Stewart: When you take government money, taxpayers are your stockholders
Free-market capitalism, to which I subscribe as fundamental to American prosperity, works best with limited government meddling. That’s certainly true of overly burdensome regulations that stifle growth and discourage investment. But just as harmful — and less talked about by conservatives — is a growing expectation that business should be able to feed at the government trough with no accountability for its profiting at taxpayer expense.
We’re seeing it in Kentucky, where the governor and Republican lawmakers have launched an assault on government transparency in the name of “economic development.”
David Thompson, executive director of the Kentucky Press Association, writes that House Bill 387 “undermines, turns upside down, practically destroys the Kentucky Open Records laws as we know it.”
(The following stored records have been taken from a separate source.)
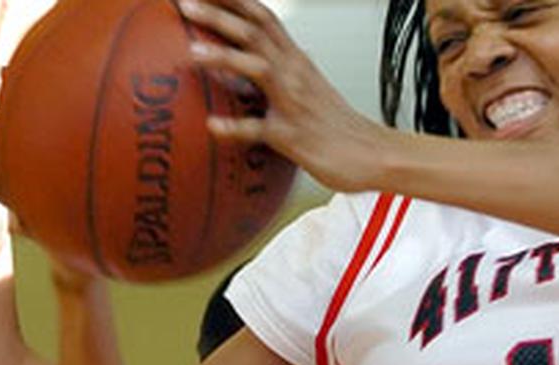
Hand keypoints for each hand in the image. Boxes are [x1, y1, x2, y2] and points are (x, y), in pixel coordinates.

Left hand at [179, 0, 389, 192]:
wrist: (374, 155)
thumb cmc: (339, 129)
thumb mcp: (309, 91)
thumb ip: (283, 75)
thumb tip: (255, 66)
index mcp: (297, 62)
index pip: (264, 18)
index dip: (234, 0)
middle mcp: (295, 74)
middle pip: (256, 32)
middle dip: (220, 13)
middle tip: (184, 2)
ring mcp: (293, 104)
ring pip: (258, 69)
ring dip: (225, 57)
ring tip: (192, 50)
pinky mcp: (292, 137)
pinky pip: (260, 130)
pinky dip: (235, 126)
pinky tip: (212, 125)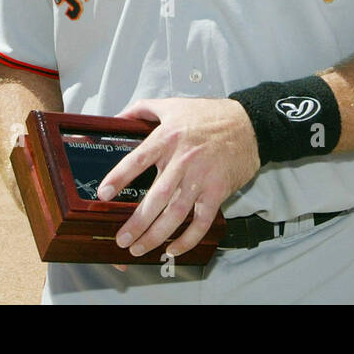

Frankfort attorney and longtime former Assistant Attorney General Amye Bensenhaver, the godmother of government transparency in Kentucky, is equally alarmed.
“The bill will expand three existing exceptions to the law that are intended to promote economic development in the state that have been liberally construed by the courts and the attorney general through the years,” she writes. “It will introduce two new exceptions relating to economic development. These revisions will ensure that we never have to bother our silly little heads with such dreck as rejected incentive packages, like the package offered by the City of Louisville to Amazon to relocate it second headquarters in the city at an estimated cost to the taxpayers of $2.5 billion, or who the shareholders in Braidy Industries are despite the fact that we have a $15 million investment in the company.”
The bill comes a year after lawmakers, in legislation that came to be known in newspaper circles as “Alfred’s Law” because of its retaliation against the dogged journalism of former State Journal reporter Alfred Miller, further enshrouded in secrecy so-called P3s, or public-private partnerships, which are the fashionable way to fund big government while lining the pockets of private business.
I’m not naïve about the way the game is played. For decades, job-hungry communities and states have been throwing taxpayer dollars at corporations to outbid their neighbors for factories, professional sports teams and shopping malls. Taxpayers are said to come out ahead because of the jobs created, a more diversified tax base and improved quality of life.
Perhaps.
But private business that partakes of government largesse must accept that you forfeit the normal confidentiality afforded transactions between private parties. When you accept government subsidies, taxpayers become stakeholders. Your business is their business.
Shame on lawmakers who want to funnel taxpayers’ money to corporate interests on the one hand, then tell citizens it’s none of their business on the other.
Steve Stewart is a vice president and group manager of Boone Newspapers Inc., which owns the Winchester Sun.